Byron's Babbles

Does Life Imitate Art, Or Art Imitate Life?

I have been spending some time contemplating Oscar Wilde‘s thoughts on art. I love all kinds of art and consider myself an artist in terms of being creative and imaginative. I am definitely more of an artist than technocrat. I always say there is no bad art. You can refute that if you like, but Wilde and I would have been in agreement that artists should not be interested in seeking approval or creating art for demand. The instant artists, or we artistic leaders, begin to seek others approval we lose our creative juices. Think about what it is like when you are working on something and have to keep getting approval. The idiot needing the approval command and control gratification is stifling your creativity and ability to innovate. I recently wrote about this is in Empowerment Triggers The Approach System.

“…the new work of art is beautiful by being what Art has never been.” ~ Oscar Wilde

If you think about it art really means new. To truly be artistic in whatever we do whether it is leading, teaching, building, et cetera, we must be creative and innovating; we need to practice some individualism. Wilde argued “Art is the most intense mode of individualism that the world has known.” I believe if we approach everything we do as art, we would probably reach our highest potential.

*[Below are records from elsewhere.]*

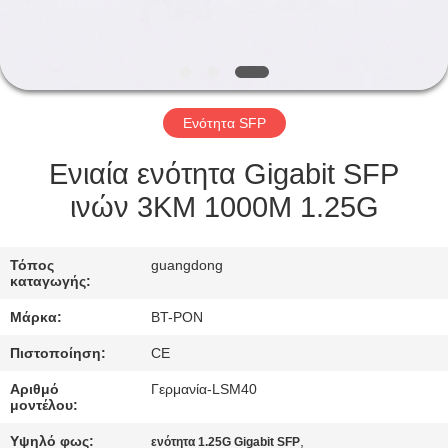
ΈΛΕΓΧΟΣ
ΜΑΣ
ΕΛΆΤΕ
Ενότητα SFP
ΣΕ
ΕΠΑΦΉ
Ενιαία ενότητα Gigabit SFP
ΜΕ
ινών 3KM 1000M 1.25G
ΖΗΤΉΣΤΕ
Τόπος
guangdong
καταγωγής:
ΈΝΑ
Μάρκα:
BT-PON
ΑΠΌΣΠΑΣΜΑ
Πιστοποίηση:
CE
SITEMAP
Αριθμό
Γερμανία-LSM40
μοντέλου:
Υψηλό φως:
,
ενότητα 1.25G Gigabit SFP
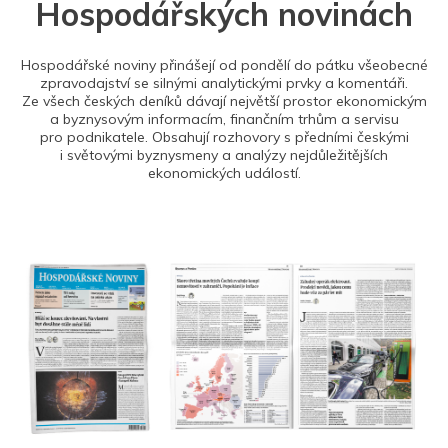
Hospodářských novinách
Hospodářské noviny přinášejí od pondělí do pátku všeobecné
zpravodajství se silnými analytickými prvky a komentáři.
Ze všech českých deníků dávají největší prostor ekonomickým
a byznysovým informacím, finančním trhům a servisu
pro podnikatele. Obsahují rozhovory s předními českými
i světovými byznysmeny a analýzy nejdůležitějších
ekonomických událostí.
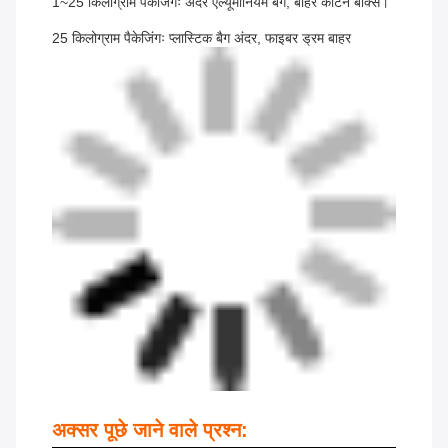
1~25 किलोग्राम पैकेजिंगः अंदर एल्यूमीनियम बैग, बाहर कार्टन बॉक्स।
25 किलोग्राम पैकेजिंगः प्लास्टिक बैग अंदर, फाइबर ड्रम बाहर
अक्सर पूछे जाने वाले प्रश्न:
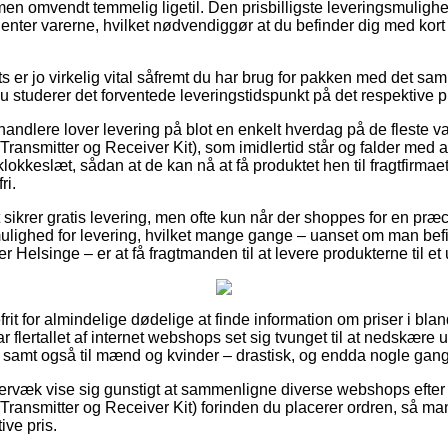
n omvendt temmelig ligetil. Den prisbilligste leveringsmulighed 
henter varerne, hvilket nødvendiggør at du befinder dig med kort a
 er jo virkelig vital såfremt du har brug for pakken med det sa
du studerer det forventede leveringstidspunkt på det respektive p
rhandlere lover levering på blot en enkelt hverdag på de fleste v
Transmitter og Receiver Kit), som imidlertid står og falder med a
 klokkeslæt, sådan at de kan nå at få produktet hen til fragtfirmae
ri.
t sikrer gratis levering, men ofte kun når der shoppes for en pr
mulighed for levering, hvilket mange gange – uanset om man bef
Helsinge – er at få fragtmanden til at levere produkterne til et
frit for almindelige dødelige at finde information om priser i blan
ar flertallet af internet webshops set sig tvunget til at nedskære
r, samt også til mænd og kvinder – drastisk, og endda nogle gan
ervæk vise sig gunstigt at sammenligne diverse webshops efter
Transmitter og Receiver Kit) forinden du placerer ordren, så man
ive pris.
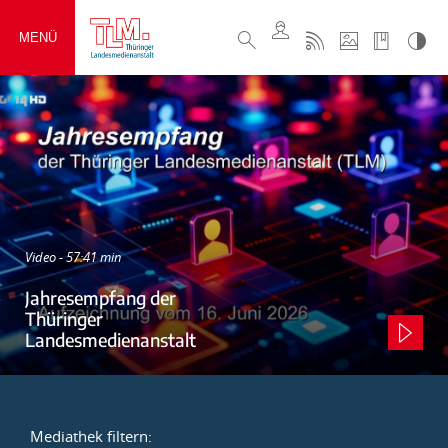
MENÜ
Video - 57:41 min
Jahresempfang der
Thüringer
Landesmedienanstalt
Mediathek filtern:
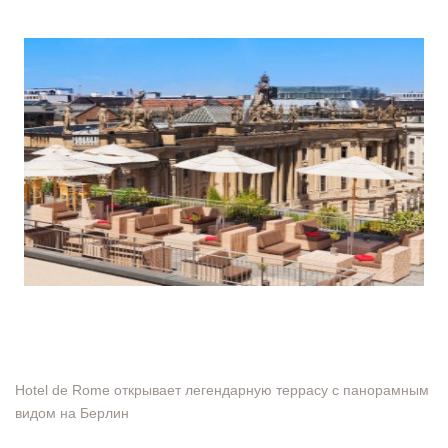
Hotel de Rome открывает легендарную террасу с панорамным
видом на Берлин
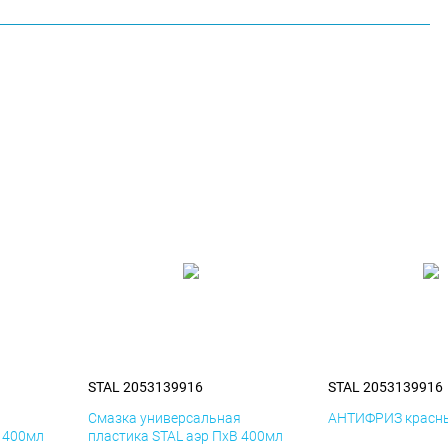
STAL 2053139916
STAL 2053139916
я
Смазка универсальная
АНТИФРИЗ красны
К 400мл
пластика STAL аэр ПхВ 400мл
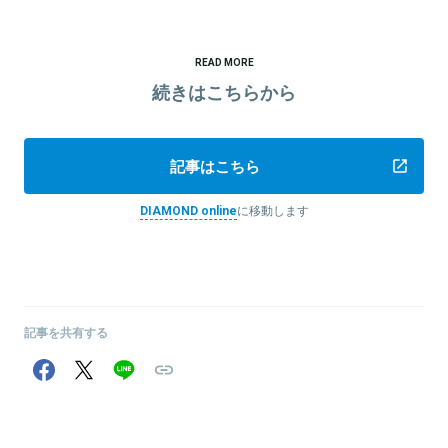
READ MORE
続きはこちらから
記事はこちら
DIAMOND online
に移動します
記事を共有する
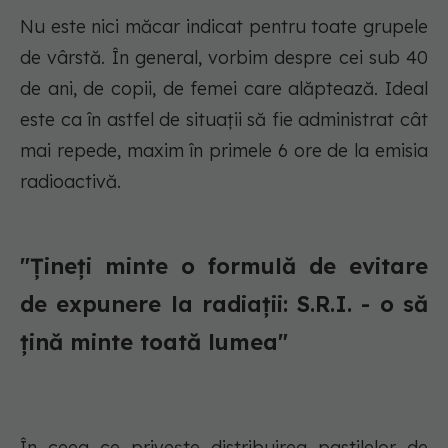
Nu este nici măcar indicat pentru toate grupele
de vârstă. În general, vorbim despre cei sub 40
de ani, de copii, de femei care alăptează. Ideal
este ca în astfel de situații să fie administrat cât
mai repede, maxim în primele 6 ore de la emisia
radioactivă.
"Țineți minte o formulă de evitare
de expunere la radiații: S.R.I. - o să
țină minte toată lumea"
În ceea ce privește distribuirea pastilelor de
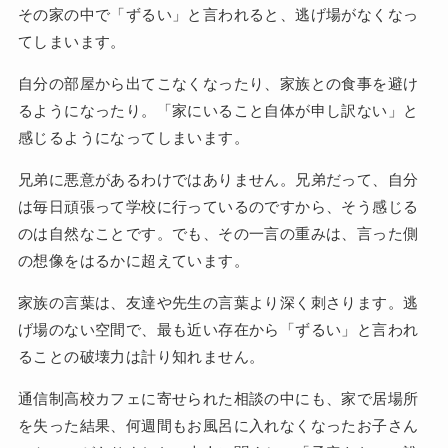
その家の中で「ずるい」と言われると、逃げ場がなくなっ
てしまいます。
自分の部屋から出てこなくなったり、家族との食事を避け
るようになったり。「家にいること自体が申し訳ない」と
感じるようになってしまいます。
兄弟に悪意があるわけではありません。兄弟だって、自分
は毎日頑張って学校に行っているのですから、そう感じる
のは自然なことです。でも、その一言の重みは、言った側
の想像をはるかに超えています。
家族の言葉は、友達や先生の言葉より深く刺さります。逃
げ場のない空間で、最も近い存在から「ずるい」と言われ
ることの破壊力は計り知れません。
通信制高校カフェに寄せられた相談の中にも、家で居場所
を失った結果、何週間もお風呂に入れなくなったお子さん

“Life imitates art far more than art imitates life.” ~ Oscar Wilde

James Ensor (Belgian, 1860 – 1949) Christ’s Entry into Brussels in 1889, 1888, Oil on canvas 252.7 × 430.5 cm (99 1/2 × 169 1/2 in.), 87.PA.96 The J. Paul Getty Museum, Los Angeles

If you think about it, leadership and art both bring social encounters to life life. One of my favorite artworks that I believe intersects with leadership is James Ensor‘s painting Christ’s Entry Into Brussels in 1889. The painting, which began expressionism, has Jesus in the middle of a chaotic crowd of very real and very unreal characters. I was first introduced to this painting back in 2012 and then blogged about the inspiration in Rushmorean Servant Leadership. For me it was about Jesus leading from the middle, or amongst us. I do try to lead in that way while being creative. Which still begs the question of whether Wilde was right, does life imitate art or art imitate life?